Tuesday, March 4, 2008

The Florist's Daughter

Sorry for the lack of posting. Too much work and winter sickness has kept me from reading anything this past week. But I started The Florist's Daughter, by St. Paul author Patricia Hampl, this morning. I've never read Hampl's work before (which is probably a disgrace for a writer from the Twin Cities) so I'm excited to get going on this one. Here's the synopsis from B&N online:

From Patricia Hampl, the author of Blue Arabesque, comes this thoughtful and affecting memoir, a meditation on the death of her parents. As Patricia holds on to her dying mother's hand with one hand, she begins to write her obituary with the other. "She would have expected nothing less," Patricia explains. "For the dutiful writer-daughter scribbling in the half-light, holding the dying hand while hitting the high points of her subject’s allegedly ordinary life that is finally going to see print."

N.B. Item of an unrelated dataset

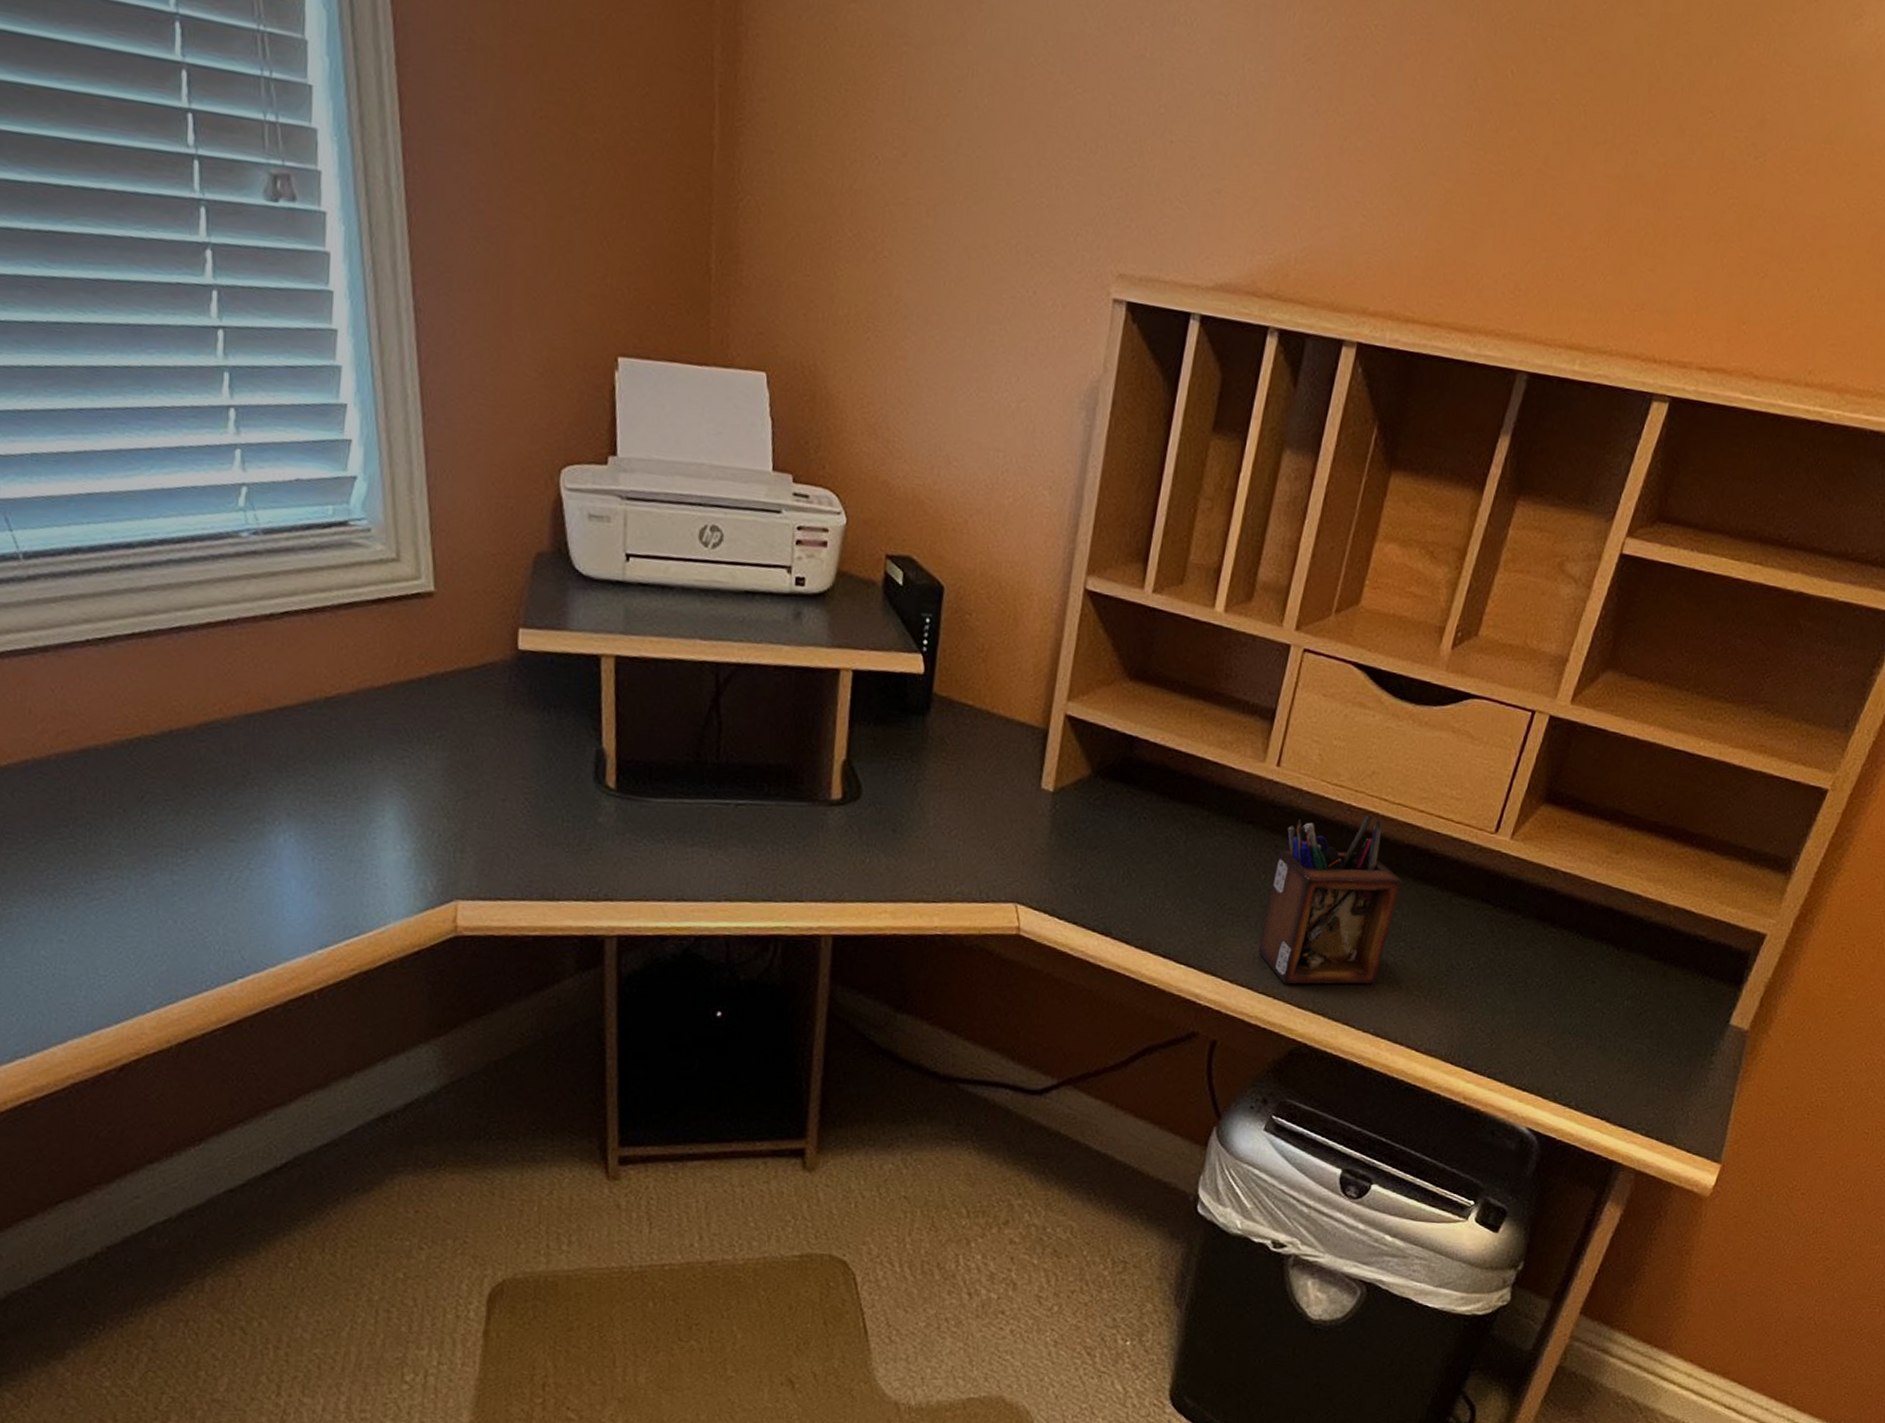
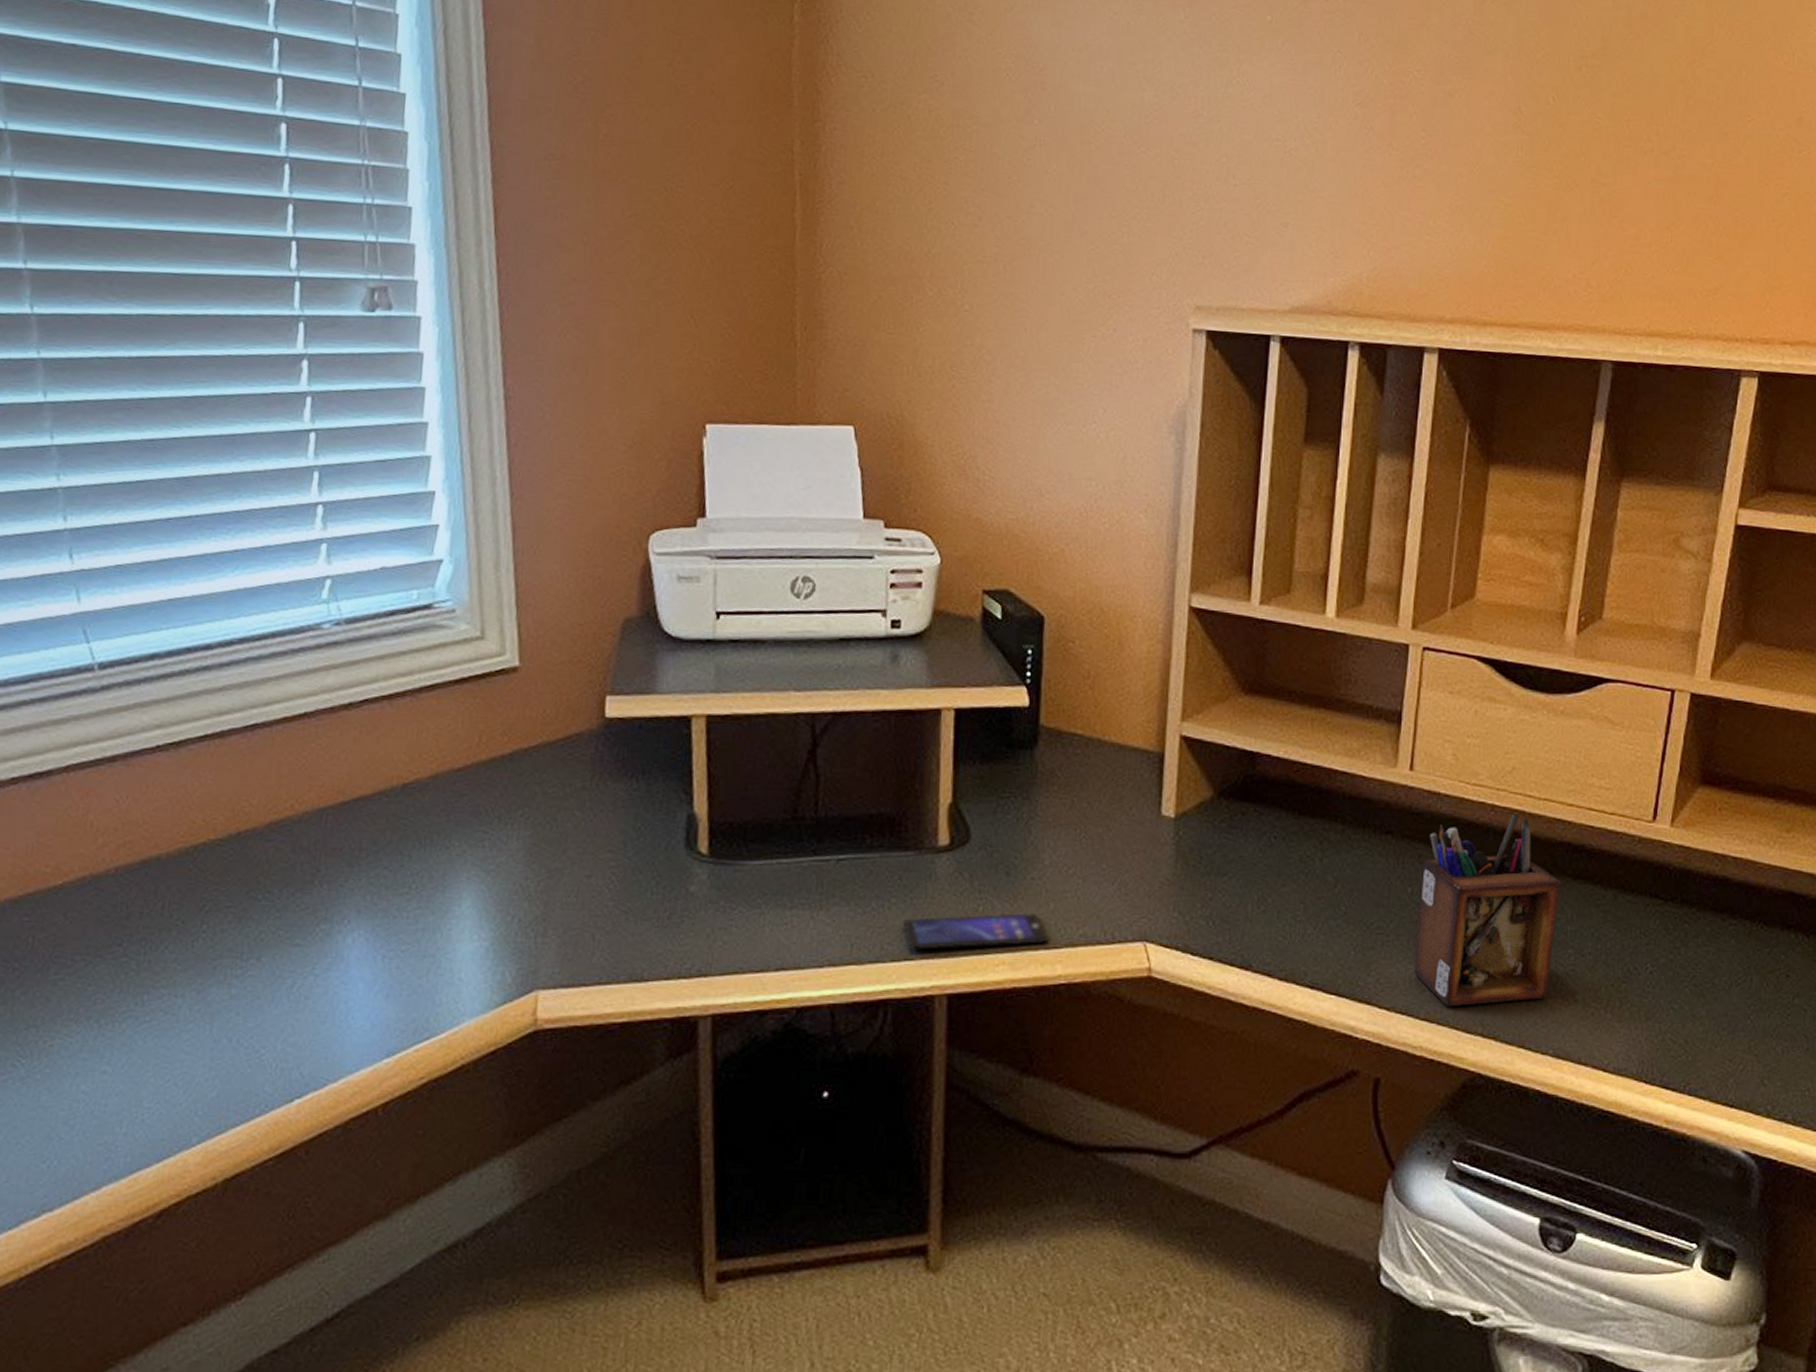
smartphone: none [795,864,929,898] -> present [903,913,1050,950]

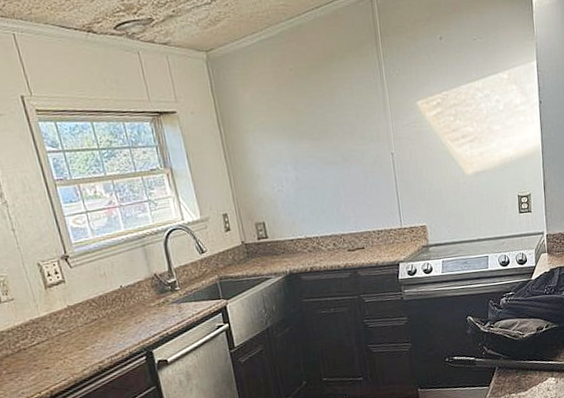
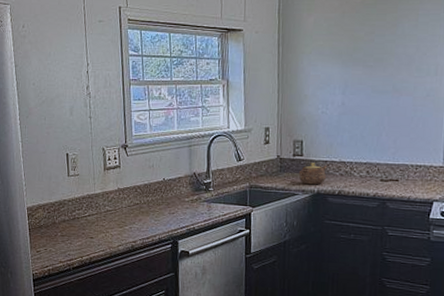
teapot: none [267,243,295,267] -> present [298,163,328,185]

From here, Patricia reflects on growing up middle class as the daughter of a florist and his wife in St. Paul, Minnesota. Whereas her father, a true artist, was obsessive about his flower arrangements, he was also inattentive to the outside world. She recounts the Midwestern values he clung to, even as he was losing his business to cheats. She also begins to understand how her mother, the feisty and distrustful daughter of Czech immigrants with an uncanny ability to tell a good story, almost lost her mind fighting their enemy.


In
The Florist's Daughter, Hampl once again exhibits her ability to capture the complexity and depth of her subjects, suggesting that what is most personal, can also be most elusive.